Amazon itself uses SQS internally for decoupling services. A notable public example: when you place an order on Amazon, the order confirmation is returned immediately. Behind the scenes, an SQS message triggers a chain of asynchronous processing — payment capture, inventory allocation, warehouse picking, shipping label generation. Each step is a separate consumer reading from a queue, allowing independent scaling and failure isolation.

Common Pitfalls

Using Kafka when SQS would suffice. If you have one producer and one consumer processing background jobs, Kafka's operational overhead is not justified. Use SQS or RabbitMQ.
Ignoring poison messages. A malformed message that crashes the consumer will be retried forever. Always configure dead letter queues with a maximum retry count.
Assuming ordering across partitions. Kafka only guarantees order within a partition. If you need global ordering, you need a single partition — which eliminates parallelism. Design your partition key so that events that must be ordered share a key.
Not monitoring consumer lag. Consumer lag (the difference between the latest offset and the consumer's offset) tells you if consumers are keeping up. Growing lag means you need more consumer instances or faster processing.
Unbounded retention without compaction. Keeping all events forever without log compaction will exhaust disk space. Use compaction for topics where only the latest value per key matters.
Fire-and-forget publishing. If the producer does not wait for an ACK from the broker, messages can be silently lost. Configure appropriate ACK levels (Kafka: acks=all for critical data).

Key Takeaways

Message queues are for task distribution (one consumer per message). Event streaming is for event broadcasting (all consumer groups get every event).
Event streaming's killer feature is replay — the ability for new consumers to process historical events.
Kafka is the industry standard for event streaming but carries significant operational cost.

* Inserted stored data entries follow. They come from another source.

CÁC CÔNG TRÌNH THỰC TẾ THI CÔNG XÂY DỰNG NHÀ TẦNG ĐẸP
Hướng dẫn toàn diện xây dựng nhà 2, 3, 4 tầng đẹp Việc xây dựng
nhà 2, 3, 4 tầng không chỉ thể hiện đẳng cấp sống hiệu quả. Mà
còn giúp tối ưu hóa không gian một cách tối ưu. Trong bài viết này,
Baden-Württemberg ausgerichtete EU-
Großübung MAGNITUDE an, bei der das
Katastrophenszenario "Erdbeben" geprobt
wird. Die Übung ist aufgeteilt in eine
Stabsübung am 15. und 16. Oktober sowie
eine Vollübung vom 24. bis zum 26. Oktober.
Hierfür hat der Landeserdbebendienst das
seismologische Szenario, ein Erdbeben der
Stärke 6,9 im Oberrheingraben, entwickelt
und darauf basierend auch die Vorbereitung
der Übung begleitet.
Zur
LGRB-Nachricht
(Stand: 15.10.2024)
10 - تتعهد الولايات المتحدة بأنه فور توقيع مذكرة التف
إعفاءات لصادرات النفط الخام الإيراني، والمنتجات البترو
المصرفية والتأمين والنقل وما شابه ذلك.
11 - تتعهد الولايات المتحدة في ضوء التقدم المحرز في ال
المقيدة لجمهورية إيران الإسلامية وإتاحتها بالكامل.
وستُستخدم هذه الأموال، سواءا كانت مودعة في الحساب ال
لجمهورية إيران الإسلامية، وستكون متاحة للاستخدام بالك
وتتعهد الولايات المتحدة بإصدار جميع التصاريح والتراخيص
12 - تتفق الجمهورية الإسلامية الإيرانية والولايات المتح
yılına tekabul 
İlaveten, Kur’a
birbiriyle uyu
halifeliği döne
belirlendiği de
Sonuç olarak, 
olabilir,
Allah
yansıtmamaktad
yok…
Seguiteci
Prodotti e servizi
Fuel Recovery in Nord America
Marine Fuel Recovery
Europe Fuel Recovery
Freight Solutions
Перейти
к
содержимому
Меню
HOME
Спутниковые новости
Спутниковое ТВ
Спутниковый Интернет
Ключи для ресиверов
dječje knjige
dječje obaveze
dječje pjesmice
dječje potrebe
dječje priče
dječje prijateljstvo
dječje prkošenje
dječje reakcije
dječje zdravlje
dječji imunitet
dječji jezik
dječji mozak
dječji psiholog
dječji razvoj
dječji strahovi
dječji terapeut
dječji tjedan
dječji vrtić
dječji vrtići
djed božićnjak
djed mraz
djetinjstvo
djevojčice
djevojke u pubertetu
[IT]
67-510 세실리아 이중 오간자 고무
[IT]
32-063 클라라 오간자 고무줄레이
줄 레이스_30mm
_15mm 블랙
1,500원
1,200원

Consider Redpanda for simpler operations or managed services (Confluent Cloud, Amazon MSK) to offload operations.
Partition keys determine ordering guarantees. Design them carefully based on your ordering requirements.
Start with a message queue (SQS is nearly zero-ops). Graduate to event streaming when you have multiple consumers needing the same data or require replay.
Monitor consumer lag relentlessly — it is the primary health metric for event streaming systems.